### Goal of the exercise
Entries follow. Give back exactly the lines starting at the one containing "your transmissions or" and ending at the one containing "Our failure to", and no other lines.

------ Data supplied

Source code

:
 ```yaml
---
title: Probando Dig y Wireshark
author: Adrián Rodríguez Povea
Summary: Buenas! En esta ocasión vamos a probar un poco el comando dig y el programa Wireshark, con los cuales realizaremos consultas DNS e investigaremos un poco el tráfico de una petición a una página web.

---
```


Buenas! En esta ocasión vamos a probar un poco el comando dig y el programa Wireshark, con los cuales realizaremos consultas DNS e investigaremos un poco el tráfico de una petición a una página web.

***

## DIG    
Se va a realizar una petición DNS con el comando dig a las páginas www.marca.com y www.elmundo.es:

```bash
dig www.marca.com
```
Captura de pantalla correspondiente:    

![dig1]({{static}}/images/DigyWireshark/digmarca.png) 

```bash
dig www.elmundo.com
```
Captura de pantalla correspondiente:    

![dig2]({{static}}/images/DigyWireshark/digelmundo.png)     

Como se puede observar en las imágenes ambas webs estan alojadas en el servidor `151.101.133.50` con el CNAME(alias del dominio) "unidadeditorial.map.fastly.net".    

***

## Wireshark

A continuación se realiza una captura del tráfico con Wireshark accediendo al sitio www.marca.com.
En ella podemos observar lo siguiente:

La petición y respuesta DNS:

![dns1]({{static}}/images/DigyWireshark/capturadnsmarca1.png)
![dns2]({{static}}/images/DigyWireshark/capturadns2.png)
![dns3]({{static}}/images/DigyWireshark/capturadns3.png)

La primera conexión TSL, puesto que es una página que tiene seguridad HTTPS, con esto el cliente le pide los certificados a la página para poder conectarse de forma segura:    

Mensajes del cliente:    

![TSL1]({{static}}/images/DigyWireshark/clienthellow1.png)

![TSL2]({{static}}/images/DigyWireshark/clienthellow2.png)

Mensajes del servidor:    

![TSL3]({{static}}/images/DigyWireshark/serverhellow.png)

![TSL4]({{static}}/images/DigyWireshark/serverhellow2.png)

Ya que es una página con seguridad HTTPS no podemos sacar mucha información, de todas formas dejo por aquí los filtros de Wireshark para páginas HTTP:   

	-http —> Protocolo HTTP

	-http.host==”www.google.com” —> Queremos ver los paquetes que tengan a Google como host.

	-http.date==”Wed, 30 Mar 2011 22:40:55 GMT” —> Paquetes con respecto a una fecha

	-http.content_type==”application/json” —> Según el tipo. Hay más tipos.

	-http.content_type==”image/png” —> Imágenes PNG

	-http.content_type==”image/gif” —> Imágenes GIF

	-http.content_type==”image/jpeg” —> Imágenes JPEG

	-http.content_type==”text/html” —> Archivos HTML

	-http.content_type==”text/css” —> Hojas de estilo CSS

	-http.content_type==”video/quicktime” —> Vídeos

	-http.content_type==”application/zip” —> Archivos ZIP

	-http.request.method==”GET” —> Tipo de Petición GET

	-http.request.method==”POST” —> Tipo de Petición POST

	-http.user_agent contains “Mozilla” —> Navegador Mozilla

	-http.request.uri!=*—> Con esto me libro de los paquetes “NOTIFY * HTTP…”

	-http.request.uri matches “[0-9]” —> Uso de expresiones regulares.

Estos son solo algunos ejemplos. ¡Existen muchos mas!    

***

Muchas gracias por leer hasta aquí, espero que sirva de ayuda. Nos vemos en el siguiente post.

------------
------ Data supplied

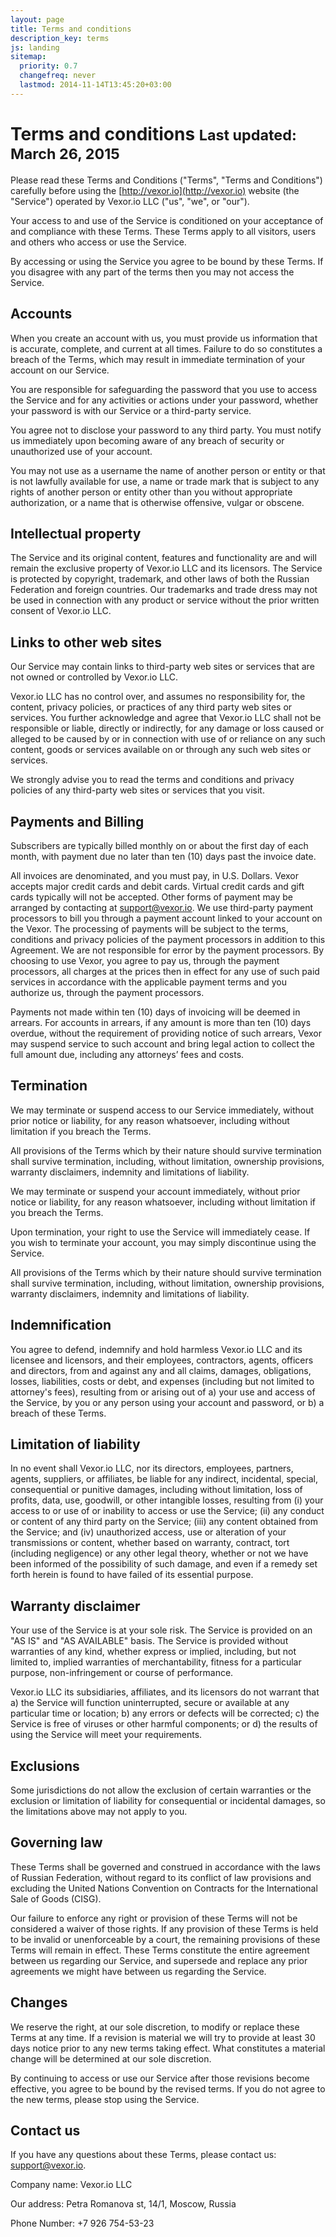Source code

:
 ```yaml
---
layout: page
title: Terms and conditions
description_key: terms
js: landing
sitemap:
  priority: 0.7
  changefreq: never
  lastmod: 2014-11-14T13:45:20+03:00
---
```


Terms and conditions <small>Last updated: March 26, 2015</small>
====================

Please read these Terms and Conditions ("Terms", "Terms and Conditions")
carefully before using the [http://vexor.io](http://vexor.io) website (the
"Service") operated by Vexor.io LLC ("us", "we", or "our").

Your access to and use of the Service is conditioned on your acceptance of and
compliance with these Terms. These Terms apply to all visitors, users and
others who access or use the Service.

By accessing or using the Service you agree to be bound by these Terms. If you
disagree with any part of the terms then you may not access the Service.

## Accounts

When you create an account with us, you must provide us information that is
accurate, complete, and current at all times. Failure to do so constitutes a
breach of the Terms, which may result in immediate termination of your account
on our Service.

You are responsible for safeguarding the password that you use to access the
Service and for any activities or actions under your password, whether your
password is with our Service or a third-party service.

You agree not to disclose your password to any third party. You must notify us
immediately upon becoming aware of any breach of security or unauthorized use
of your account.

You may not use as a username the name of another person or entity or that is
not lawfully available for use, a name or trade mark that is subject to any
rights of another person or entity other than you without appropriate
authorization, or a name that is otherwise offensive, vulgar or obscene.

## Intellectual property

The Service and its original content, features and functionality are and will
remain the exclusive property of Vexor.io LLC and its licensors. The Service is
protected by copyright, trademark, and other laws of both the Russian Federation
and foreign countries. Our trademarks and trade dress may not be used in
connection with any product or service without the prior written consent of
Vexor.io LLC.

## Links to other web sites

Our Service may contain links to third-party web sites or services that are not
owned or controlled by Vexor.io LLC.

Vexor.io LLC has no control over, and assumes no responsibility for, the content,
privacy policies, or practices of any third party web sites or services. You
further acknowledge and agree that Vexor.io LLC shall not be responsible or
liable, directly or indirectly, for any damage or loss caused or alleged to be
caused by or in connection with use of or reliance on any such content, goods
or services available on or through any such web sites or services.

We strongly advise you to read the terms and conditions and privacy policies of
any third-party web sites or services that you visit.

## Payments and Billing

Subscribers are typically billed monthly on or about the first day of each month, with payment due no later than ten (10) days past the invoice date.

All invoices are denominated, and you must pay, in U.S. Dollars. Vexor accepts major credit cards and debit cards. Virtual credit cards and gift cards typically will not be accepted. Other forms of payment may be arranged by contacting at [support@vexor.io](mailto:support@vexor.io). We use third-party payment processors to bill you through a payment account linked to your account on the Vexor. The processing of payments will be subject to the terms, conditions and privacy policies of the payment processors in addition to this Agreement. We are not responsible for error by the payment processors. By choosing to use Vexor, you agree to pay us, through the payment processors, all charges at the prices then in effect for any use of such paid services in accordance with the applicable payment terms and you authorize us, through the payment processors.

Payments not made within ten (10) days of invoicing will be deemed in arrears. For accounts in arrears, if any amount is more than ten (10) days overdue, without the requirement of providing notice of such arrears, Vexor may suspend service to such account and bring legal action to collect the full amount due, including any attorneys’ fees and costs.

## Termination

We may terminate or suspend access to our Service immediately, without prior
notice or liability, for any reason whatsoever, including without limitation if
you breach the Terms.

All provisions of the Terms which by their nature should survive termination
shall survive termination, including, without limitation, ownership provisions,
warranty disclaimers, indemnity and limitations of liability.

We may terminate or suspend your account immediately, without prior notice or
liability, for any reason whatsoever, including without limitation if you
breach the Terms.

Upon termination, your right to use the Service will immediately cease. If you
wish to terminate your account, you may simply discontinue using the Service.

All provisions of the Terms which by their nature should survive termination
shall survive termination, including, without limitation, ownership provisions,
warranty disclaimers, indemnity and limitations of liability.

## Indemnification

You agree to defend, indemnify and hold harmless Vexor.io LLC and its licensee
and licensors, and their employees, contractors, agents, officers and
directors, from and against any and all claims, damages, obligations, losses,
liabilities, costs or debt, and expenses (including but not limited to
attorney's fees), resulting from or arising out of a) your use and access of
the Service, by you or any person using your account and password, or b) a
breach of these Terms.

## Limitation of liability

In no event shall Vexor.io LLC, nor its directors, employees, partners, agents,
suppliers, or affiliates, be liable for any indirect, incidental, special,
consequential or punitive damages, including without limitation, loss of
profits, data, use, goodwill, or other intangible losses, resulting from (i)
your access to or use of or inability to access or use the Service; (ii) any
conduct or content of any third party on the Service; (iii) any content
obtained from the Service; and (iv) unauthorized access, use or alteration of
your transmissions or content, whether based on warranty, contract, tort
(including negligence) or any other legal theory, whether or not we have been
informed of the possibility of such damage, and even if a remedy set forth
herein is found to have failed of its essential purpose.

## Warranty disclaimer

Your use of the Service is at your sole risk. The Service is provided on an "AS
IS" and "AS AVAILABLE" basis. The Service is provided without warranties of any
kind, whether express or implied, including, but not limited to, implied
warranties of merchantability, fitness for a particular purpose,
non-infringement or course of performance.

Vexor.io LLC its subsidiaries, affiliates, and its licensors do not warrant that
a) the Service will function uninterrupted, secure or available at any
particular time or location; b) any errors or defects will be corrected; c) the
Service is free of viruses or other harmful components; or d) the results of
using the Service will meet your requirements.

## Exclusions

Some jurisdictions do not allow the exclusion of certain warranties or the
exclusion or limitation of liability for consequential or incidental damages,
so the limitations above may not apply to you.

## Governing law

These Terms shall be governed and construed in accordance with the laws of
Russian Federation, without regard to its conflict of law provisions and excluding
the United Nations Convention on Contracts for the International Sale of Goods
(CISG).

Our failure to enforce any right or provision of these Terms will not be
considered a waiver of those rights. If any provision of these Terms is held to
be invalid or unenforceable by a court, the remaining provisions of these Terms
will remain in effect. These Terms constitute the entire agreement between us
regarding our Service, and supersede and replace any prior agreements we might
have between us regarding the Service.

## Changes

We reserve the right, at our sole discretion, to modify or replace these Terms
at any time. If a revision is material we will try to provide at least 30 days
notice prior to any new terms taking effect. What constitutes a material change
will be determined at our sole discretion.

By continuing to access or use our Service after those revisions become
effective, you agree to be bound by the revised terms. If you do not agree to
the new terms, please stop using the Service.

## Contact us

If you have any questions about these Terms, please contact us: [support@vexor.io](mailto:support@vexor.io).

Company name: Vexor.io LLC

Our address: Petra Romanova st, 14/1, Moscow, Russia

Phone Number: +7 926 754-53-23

------------

### Task response
your transmissions or content, whether based on warranty, contract, tort
(including negligence) or any other legal theory, whether or not we have been
informed of the possibility of such damage, and even if a remedy set forth
herein is found to have failed of its essential purpose.

## Warranty disclaimer

Your use of the Service is at your sole risk. The Service is provided on an "AS
IS" and "AS AVAILABLE" basis. The Service is provided without warranties of any
kind, whether express or implied, including, but not limited to, implied
warranties of merchantability, fitness for a particular purpose,
non-infringement or course of performance.

Vexor.io LLC its subsidiaries, affiliates, and its licensors do not warrant that
a) the Service will function uninterrupted, secure or available at any
particular time or location; b) any errors or defects will be corrected; c) the
Service is free of viruses or other harmful components; or d) the results of
using the Service will meet your requirements.

## Exclusions

Some jurisdictions do not allow the exclusion of certain warranties or the
exclusion or limitation of liability for consequential or incidental damages,
so the limitations above may not apply to you.

## Governing law

These Terms shall be governed and construed in accordance with the laws of
Russian Federation, without regard to its conflict of law provisions and excluding
the United Nations Convention on Contracts for the International Sale of Goods
(CISG).

Our failure to enforce any right or provision of these Terms will not be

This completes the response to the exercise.